Information shown:
## BEGIN

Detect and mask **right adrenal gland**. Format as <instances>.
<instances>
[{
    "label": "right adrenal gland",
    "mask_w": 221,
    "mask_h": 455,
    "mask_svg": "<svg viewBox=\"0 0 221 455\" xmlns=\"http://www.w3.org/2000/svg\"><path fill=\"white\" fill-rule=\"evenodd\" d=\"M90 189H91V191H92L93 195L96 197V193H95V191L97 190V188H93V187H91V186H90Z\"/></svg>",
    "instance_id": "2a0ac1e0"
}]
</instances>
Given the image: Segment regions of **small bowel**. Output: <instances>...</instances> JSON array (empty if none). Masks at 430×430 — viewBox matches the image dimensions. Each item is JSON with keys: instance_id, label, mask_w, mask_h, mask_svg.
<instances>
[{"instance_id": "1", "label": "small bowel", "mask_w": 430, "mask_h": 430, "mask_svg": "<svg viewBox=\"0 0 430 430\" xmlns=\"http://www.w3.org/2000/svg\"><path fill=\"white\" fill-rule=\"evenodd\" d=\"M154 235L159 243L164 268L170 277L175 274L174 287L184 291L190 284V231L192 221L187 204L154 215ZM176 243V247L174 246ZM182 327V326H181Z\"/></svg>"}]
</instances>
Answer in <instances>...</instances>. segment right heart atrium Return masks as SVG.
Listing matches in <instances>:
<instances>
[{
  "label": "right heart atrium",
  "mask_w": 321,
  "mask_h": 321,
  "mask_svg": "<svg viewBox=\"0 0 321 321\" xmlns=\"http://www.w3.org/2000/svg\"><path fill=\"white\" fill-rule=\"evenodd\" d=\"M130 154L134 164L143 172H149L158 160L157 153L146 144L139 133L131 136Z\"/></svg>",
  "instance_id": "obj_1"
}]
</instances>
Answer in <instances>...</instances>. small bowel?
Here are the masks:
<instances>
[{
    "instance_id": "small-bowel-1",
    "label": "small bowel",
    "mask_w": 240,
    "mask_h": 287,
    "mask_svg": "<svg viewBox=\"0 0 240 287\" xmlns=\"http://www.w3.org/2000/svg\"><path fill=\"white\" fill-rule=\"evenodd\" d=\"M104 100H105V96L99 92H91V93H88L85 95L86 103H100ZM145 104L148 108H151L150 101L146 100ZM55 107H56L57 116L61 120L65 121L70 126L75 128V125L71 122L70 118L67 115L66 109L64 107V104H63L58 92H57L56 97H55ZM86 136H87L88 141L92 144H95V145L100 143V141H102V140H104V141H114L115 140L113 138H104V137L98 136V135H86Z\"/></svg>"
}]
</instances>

## END

Job:
Duplicate everything from the start of the rows down to the line containing "189H91V191H92L93 195L96 197V193H95V191L97", inclusive, changing nothing.

Solution for this exercise:
Detect and mask **right adrenal gland**. Format as <instances>.
<instances>
[{
    "label": "right adrenal gland",
    "mask_w": 221,
    "mask_h": 455,
    "mask_svg": "<svg viewBox=\"0 0 221 455\" xmlns=\"http://www.w3.org/2000/svg\"><path fill=\"white\" fill-rule=\"evenodd\" d=\"M90 189H91V191H92L93 195L96 197V193H95V191L97 190V188H93V187H91V186H90Z\"/></svg>",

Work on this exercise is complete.